» **Task to carry out**
Character for character, reproduce every entry below.

Records from a collection
"""
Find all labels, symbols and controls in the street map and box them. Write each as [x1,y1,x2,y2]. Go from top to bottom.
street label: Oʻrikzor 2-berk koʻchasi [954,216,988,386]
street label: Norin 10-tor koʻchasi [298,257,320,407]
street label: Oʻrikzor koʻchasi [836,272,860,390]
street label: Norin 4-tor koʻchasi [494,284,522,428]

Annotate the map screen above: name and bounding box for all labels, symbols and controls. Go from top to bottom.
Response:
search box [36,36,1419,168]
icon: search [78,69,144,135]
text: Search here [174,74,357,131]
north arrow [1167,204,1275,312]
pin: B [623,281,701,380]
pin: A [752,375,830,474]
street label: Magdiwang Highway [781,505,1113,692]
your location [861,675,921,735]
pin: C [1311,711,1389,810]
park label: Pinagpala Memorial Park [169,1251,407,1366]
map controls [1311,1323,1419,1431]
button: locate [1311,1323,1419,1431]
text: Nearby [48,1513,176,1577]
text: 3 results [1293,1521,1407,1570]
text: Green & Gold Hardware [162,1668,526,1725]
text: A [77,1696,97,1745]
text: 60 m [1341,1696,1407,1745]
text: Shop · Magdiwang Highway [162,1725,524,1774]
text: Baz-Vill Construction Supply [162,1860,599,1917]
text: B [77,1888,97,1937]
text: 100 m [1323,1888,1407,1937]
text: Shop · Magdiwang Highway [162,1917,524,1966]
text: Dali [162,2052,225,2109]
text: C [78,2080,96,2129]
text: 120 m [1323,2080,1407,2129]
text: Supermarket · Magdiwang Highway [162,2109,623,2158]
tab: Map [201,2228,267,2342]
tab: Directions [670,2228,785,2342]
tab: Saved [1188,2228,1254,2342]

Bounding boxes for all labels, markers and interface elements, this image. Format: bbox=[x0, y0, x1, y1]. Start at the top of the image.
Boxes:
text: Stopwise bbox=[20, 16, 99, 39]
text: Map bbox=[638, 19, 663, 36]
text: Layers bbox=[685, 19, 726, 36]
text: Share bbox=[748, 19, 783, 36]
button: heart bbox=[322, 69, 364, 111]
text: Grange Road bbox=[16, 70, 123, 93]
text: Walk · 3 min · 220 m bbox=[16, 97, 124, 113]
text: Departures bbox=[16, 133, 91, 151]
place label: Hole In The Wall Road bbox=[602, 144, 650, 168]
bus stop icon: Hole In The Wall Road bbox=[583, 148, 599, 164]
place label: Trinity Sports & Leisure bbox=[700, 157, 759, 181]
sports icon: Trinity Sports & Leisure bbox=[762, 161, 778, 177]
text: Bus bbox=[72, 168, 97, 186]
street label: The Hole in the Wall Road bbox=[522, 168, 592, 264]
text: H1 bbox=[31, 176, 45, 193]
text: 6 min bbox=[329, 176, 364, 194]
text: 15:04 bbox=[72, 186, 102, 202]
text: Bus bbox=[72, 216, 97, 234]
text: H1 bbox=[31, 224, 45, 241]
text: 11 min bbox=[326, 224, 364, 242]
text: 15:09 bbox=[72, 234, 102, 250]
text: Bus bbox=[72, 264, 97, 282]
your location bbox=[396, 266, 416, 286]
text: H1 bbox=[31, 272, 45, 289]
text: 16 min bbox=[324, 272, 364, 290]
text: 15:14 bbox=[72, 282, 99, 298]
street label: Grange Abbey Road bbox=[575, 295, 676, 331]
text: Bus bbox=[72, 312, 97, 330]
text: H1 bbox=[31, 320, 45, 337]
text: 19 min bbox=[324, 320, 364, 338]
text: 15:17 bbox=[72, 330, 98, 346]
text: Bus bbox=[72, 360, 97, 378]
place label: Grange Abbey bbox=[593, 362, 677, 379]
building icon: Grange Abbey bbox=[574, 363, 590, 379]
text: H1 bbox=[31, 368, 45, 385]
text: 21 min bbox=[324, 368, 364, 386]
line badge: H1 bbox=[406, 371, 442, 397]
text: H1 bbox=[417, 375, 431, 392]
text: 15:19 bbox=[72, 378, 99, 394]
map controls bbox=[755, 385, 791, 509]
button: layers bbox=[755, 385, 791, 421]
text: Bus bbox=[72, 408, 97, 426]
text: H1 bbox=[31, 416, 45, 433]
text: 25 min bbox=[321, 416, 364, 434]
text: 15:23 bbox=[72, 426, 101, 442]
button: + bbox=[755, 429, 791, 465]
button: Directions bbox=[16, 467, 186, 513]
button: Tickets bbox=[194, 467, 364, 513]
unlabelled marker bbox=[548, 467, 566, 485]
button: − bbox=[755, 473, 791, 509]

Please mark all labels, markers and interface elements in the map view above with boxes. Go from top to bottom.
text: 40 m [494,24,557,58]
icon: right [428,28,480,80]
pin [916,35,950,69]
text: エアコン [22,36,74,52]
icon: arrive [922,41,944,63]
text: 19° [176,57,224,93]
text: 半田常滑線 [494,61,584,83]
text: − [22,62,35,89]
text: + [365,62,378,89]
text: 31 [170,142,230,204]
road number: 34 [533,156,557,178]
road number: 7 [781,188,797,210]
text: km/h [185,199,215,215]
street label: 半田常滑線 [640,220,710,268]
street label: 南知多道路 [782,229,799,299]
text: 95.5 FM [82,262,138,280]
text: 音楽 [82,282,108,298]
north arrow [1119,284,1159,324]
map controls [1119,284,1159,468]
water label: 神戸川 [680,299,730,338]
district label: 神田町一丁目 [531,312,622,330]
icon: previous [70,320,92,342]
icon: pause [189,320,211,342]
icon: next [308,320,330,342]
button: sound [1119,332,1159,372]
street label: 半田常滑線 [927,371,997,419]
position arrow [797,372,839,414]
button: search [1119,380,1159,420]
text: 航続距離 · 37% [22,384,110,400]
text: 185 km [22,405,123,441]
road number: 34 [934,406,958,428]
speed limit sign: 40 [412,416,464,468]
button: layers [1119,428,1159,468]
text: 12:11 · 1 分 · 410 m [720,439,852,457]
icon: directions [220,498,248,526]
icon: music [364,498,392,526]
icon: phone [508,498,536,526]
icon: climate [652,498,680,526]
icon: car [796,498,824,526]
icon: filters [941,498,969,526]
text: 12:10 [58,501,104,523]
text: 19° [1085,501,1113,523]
"""
» **Answer section**
Find all labels, symbols and controls in the street map and box them. Write each as [x1,y1,x2,y2]. Go from top to bottom.
street label: Oʻrikzor 2-berk koʻchasi [954,216,988,386]
street label: Norin 10-tor koʻchasi [298,257,320,407]
street label: Oʻrikzor koʻchasi [836,272,860,390]
street label: Norin 4-tor koʻchasi [494,284,522,428]

Annotate the map screen above: name and bounding box for all labels, symbols and controls. Go from top to bottom.
Response:
search box [36,36,1419,168]
icon: search [78,69,144,135]
text: Search here [174,74,357,131]
north arrow [1167,204,1275,312]
pin: B [623,281,701,380]
pin: A [752,375,830,474]
street label: Magdiwang Highway [781,505,1113,692]
your location [861,675,921,735]
pin: C [1311,711,1389,810]
park label: Pinagpala Memorial Park [169,1251,407,1366]
map controls [1311,1323,1419,1431]
button: locate [1311,1323,1419,1431]
text: Nearby [48,1513,176,1577]
text: 3 results [1293,1521,1407,1570]
text: Green & Gold Hardware [162,1668,526,1725]
text: A [77,1696,97,1745]
text: 60 m [1341,1696,1407,1745]
text: Shop · Magdiwang Highway [162,1725,524,1774]
text: Baz-Vill Construction Supply [162,1860,599,1917]
text: B [77,1888,97,1937]
text: 100 m [1323,1888,1407,1937]
text: Shop · Magdiwang Highway [162,1917,524,1966]
text: Dali [162,2052,225,2109]
text: C [78,2080,96,2129]
text: 120 m [1323,2080,1407,2129]
text: Supermarket · Magdiwang Highway [162,2109,623,2158]
tab: Map [201,2228,267,2342]
tab: Directions [670,2228,785,2342]
tab: Saved [1188,2228,1254,2342]

Bounding boxes for all labels, markers and interface elements, this image. Format: bbox=[x0, y0, x1, y1]. Start at the top of the image.
Boxes:
text: Stopwise bbox=[20, 16, 99, 39]
text: Map bbox=[638, 19, 663, 36]
text: Layers bbox=[685, 19, 726, 36]
text: Share bbox=[748, 19, 783, 36]
button: heart bbox=[322, 69, 364, 111]
text: Grange Road bbox=[16, 70, 123, 93]
text: Walk · 3 min · 220 m bbox=[16, 97, 124, 113]
text: Departures bbox=[16, 133, 91, 151]
place label: Hole In The Wall Road bbox=[602, 144, 650, 168]
bus stop icon: Hole In The Wall Road bbox=[583, 148, 599, 164]
place label: Trinity Sports & Leisure bbox=[700, 157, 759, 181]
sports icon: Trinity Sports & Leisure bbox=[762, 161, 778, 177]
text: Bus bbox=[72, 168, 97, 186]
street label: The Hole in the Wall Road bbox=[522, 168, 592, 264]
text: H1 bbox=[31, 176, 45, 193]
text: 6 min bbox=[329, 176, 364, 194]
text: 15:04 bbox=[72, 186, 102, 202]
text: Bus bbox=[72, 216, 97, 234]
text: H1 bbox=[31, 224, 45, 241]
text: 11 min bbox=[326, 224, 364, 242]
text: 15:09 bbox=[72, 234, 102, 250]
text: Bus bbox=[72, 264, 97, 282]
your location bbox=[396, 266, 416, 286]
text: H1 bbox=[31, 272, 45, 289]
text: 16 min bbox=[324, 272, 364, 290]
text: 15:14 bbox=[72, 282, 99, 298]
street label: Grange Abbey Road bbox=[575, 295, 676, 331]
text: Bus bbox=[72, 312, 97, 330]
text: H1 bbox=[31, 320, 45, 337]
text: 19 min bbox=[324, 320, 364, 338]
text: 15:17 bbox=[72, 330, 98, 346]
text: Bus bbox=[72, 360, 97, 378]
place label: Grange Abbey bbox=[593, 362, 677, 379]
building icon: Grange Abbey bbox=[574, 363, 590, 379]
text: H1 bbox=[31, 368, 45, 385]
text: 21 min bbox=[324, 368, 364, 386]
line badge: H1 bbox=[406, 371, 442, 397]
text: H1 bbox=[417, 375, 431, 392]
text: 15:19 bbox=[72, 378, 99, 394]
map controls bbox=[755, 385, 791, 509]
button: layers bbox=[755, 385, 791, 421]
text: Bus bbox=[72, 408, 97, 426]
text: H1 bbox=[31, 416, 45, 433]
text: 25 min bbox=[321, 416, 364, 434]
text: 15:23 bbox=[72, 426, 101, 442]
button: + bbox=[755, 429, 791, 465]
button: Directions bbox=[16, 467, 186, 513]
button: Tickets bbox=[194, 467, 364, 513]
unlabelled marker bbox=[548, 467, 566, 485]
button: − bbox=[755, 473, 791, 509]

Please mark all labels, markers and interface elements in the map view above with boxes. Go from top to bottom.
text: 40 m [494,24,557,58]
icon: right [428,28,480,80]
pin [916,35,950,69]
text: エアコン [22,36,74,52]
icon: arrive [922,41,944,63]
text: 19° [176,57,224,93]
text: 半田常滑線 [494,61,584,83]
text: − [22,62,35,89]
text: + [365,62,378,89]
text: 31 [170,142,230,204]
road number: 34 [533,156,557,178]
road number: 7 [781,188,797,210]
text: km/h [185,199,215,215]
street label: 半田常滑線 [640,220,710,268]
street label: 南知多道路 [782,229,799,299]
text: 95.5 FM [82,262,138,280]
text: 音楽 [82,282,108,298]
north arrow [1119,284,1159,324]
map controls [1119,284,1159,468]
water label: 神戸川 [680,299,730,338]
district label: 神田町一丁目 [531,312,622,330]
icon: previous [70,320,92,342]
icon: pause [189,320,211,342]
icon: next [308,320,330,342]
button: sound [1119,332,1159,372]
street label: 半田常滑線 [927,371,997,419]
position arrow [797,372,839,414]
button: search [1119,380,1159,420]
text: 航続距離 · 37% [22,384,110,400]
text: 185 km [22,405,123,441]
road number: 34 [934,406,958,428]
speed limit sign: 40 [412,416,464,468]
button: layers [1119,428,1159,468]
text: 12:11 · 1 分 · 410 m [720,439,852,457]
icon: directions [220,498,248,526]
icon: music [364,498,392,526]
icon: phone [508,498,536,526]
icon: climate [652,498,680,526]
icon: car [796,498,824,526]
icon: filters [941,498,969,526]
text: 12:10 [58,501,104,523]
text: 19° [1085,501,1113,523]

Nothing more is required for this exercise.